The Importance of Fourth-Party Vendor Tracking
Third-party vendor breaches are on the rise, but what about fourth-party risk? A fourth party is a subcontractor to your vendor — someone your vendor relies on or subcontracts to. The effectiveness of your vendor and the risk to you increasingly depends on fourth parties as your vendors outsource and subcontract critical activities.
Fourth-party vendors go by a lot of names, including providers and strategic partners, and can provide bill pay, mobile banking, core processing, legal, or other services.
Organizations are so interconnected today that it’s critical to make sure your vendors aren’t leaving your data or critical processes vulnerable through their use of vendors. The trouble is, you might not be sure where to begin to sufficiently monitor fourth parties.
So, what do you need to know about fourth-party vendors to track them and reduce this outside risk to your organization?
Understanding risks at a deeper level
Without direct contract with fourth-party vendors, getting access to information they may have is complicated. Sharing information with a party not bound by confidentiality agreements and other legal requirements is not advisable, so you need to understand:
- Who they are in relation to you, so you can consider the potential cost of managing these relationships when comparing prices and risk.
- What critical products and services they provide to your vendor.

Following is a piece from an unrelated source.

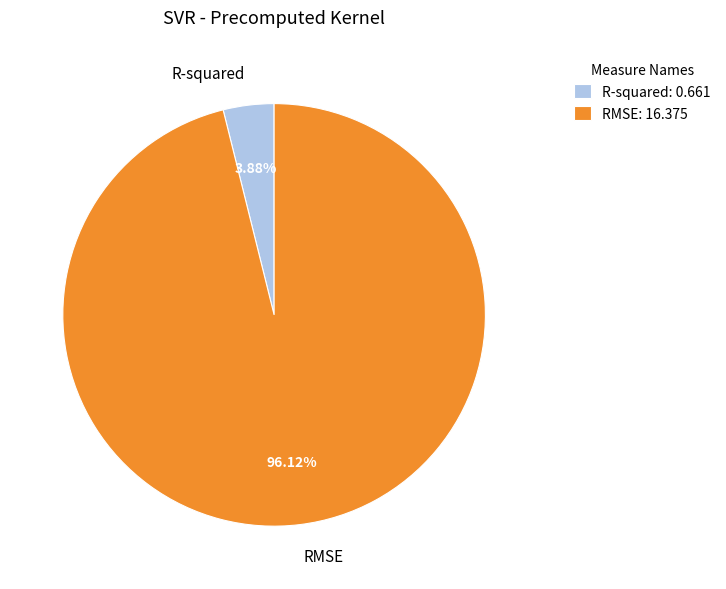

What percentage is the RMSE slice, to the nearest percent?

96%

- What due diligence has been done by your vendors, that includes everything from financials to test results, cybersecurity, and business continuity planning.
This understanding will help you anticipate risks that may reside at a deeper level, such as how your data may need to be shared and possibly even stored in vendors’ systems where you do not have a direct contract.
Limiting fourth-party vendor risk
Even relatively small service providers can cause major disruptions or outages to the companies that rely on them. Your organization isn’t just responsible for what your vendor does, but also for the activities of its own vendors —especially in the eyes of your customers. The more critical these fourth-party vendors are to your vendor, the greater the costs and risks.
There are, however, ways to limit fourth-party vendor risk. When considering vendors:
- Routinely ask your third-party vendors for a list of their critical vendors.
- Request that your third-party vendors keep you apprised of any changes or concerns with fourth-party vendors.
- Require your advance approval of changes.
- Review your third party’s policies around oversight of their outsourced services.
- Read vendors’ SSAE 18 control audits, looking for mention of third parties.
Turning to VRM to police vendor risk
So it’s obvious, as it wasn’t before, that fourth-party vendors have the potential to be a significant weakness in your enterprise’s supply chain. Monitoring and mitigating any of the risks they present can be an almost impossible task using traditional means. Technology rides to the rescue, since organizations can now utilize vendor risk management (VRM) solutions that can help ensure they manage and monitor third-party vendors and their fourth-party providers.
As risks proliferate and regulators create more regulations, exposures increase. So, too, must the measures you take to combat them, including managing your supplier ecosystem more stringently than before, because their failures could become your business disasters.